As an analogy, imagine reading only a specific set of chapters in a book instead of reading it cover to cover. You start by reading a chapter, and an intelligent system tells you what chapter to read next to extract the most useful information, and so on until you have retrieved the needed information. The chapters are chosen optimally so that you get the key understandings, all whilst drastically reducing the reading time.
In more technical detail, the researchers framed the sequential problem as a Partially Observable Markov Decision Processes (POMDP) and utilized the state-of-the-art deep reinforcement learning method known as Double Deep Q-Networks (DDQN).
This milestone for fastMRI ties into the growing trend of using AI in medicine to make treatments and diagnostics more personalized. As a testament to opening research to the community, Facebook AI has released the reinforcement learning environment used in the paper.
Why it matters: While MRI is a fundamental tool of modern medicine and is key for diagnostics of a multitude of complex diseases, it is hindered by the time it currently takes to get a scan. Reducing scanning time to extract patient-specific key information will allow practitioners to serve more patients per day, expand the use of MRIs, and reduce patient discomfort.
The video shows two active MRI acquisition trajectories. The top uses the baseline, while the bottom uses our reinforcement learning approach. Left to right: acquired k-space columns, ground truth image, reconstruction from partial k-space measurements, and error map. Note how the reinforcement learning approach achieves higher-quality reconstructions earlier than the baseline. (Source: fastMRI data set)
The death of convolutions?
Transformers, a type of deep learning architecture designed to handle sequential data, have been subject to a popularity boost with the release of GPT-3 in May of 2020. The autoregressive language model developed by OpenAI can produce stunning examples of human-like text.
Subsequently, researchers have been applying Transformers to Computer Vision tasks. Spearheaded by the release of detection transformers (DETR) by Facebook AI in May and Image GPT by OpenAI in June, the use of transformers aims to solve the flaws of Convolutional Neural Networks (CNNs). The industry standard for the large majority of all computer vision tasks in the past 10 years, CNNs are known to lose a lot of valuable information in pooling layers, and thus ignores potentially important relationships between specific parts of the image and the whole. Recently, an anonymous paper submitted to ICLR 2021, "An Image is Worth 16x16 Words: Transformers for Image Recognition at Scale", has gained a lot of traction and will potentially mark the next significant milestone in computer vision. The highlights of the review, which is currently under double-blind review, are that (1) it obtains high accuracy with less computation time for training, (2) its model architecture does not include a convolutional network, and (3) it can encode small patches efficiently. Furthermore, it is able to pay ‘attention’ to the whole image in shallow network depths, unlike CNNs.

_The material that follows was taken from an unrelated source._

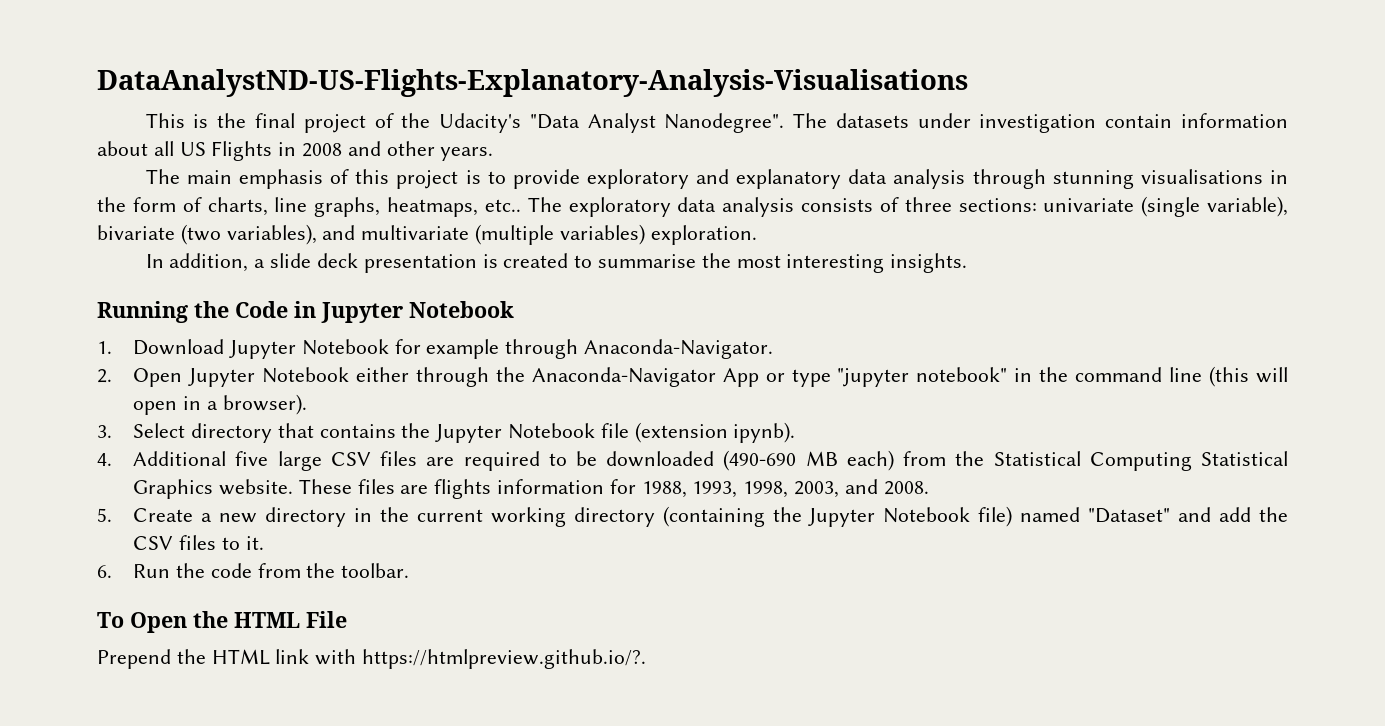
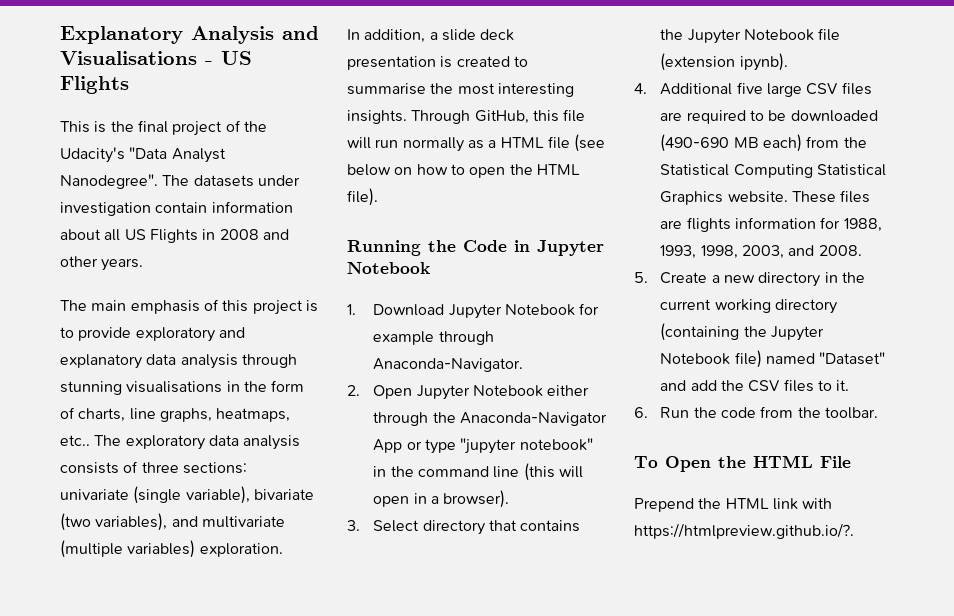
[97,69,968,97] DataAnalystND-US-Flights-Explanatory-Analysis-Visualisations -> [60,26,319,44] [60,51,252,65] [60,76,129,94] Explanatory Analysis and Visualisations - US Flights
(968, 263) none -> [411,109,586,124] [347,134,606,152] [347,164,580,178] [347,188,378,206] Through GitHub, this file will run normally as a HTML file (see below on how to open the HTML file).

Why it matters: Convolution Neural Networks are a great tool for Computer Vision tasks, but they require extremely long training times for data-heavy tasks. Furthermore, they lose information by considering only the local pixel environment in the first layers. Obtaining high accuracy by using only Transformers, thought of mainly as an architecture for NLP, is a huge milestone in Computer Vision, and will pave the way for many applications to come.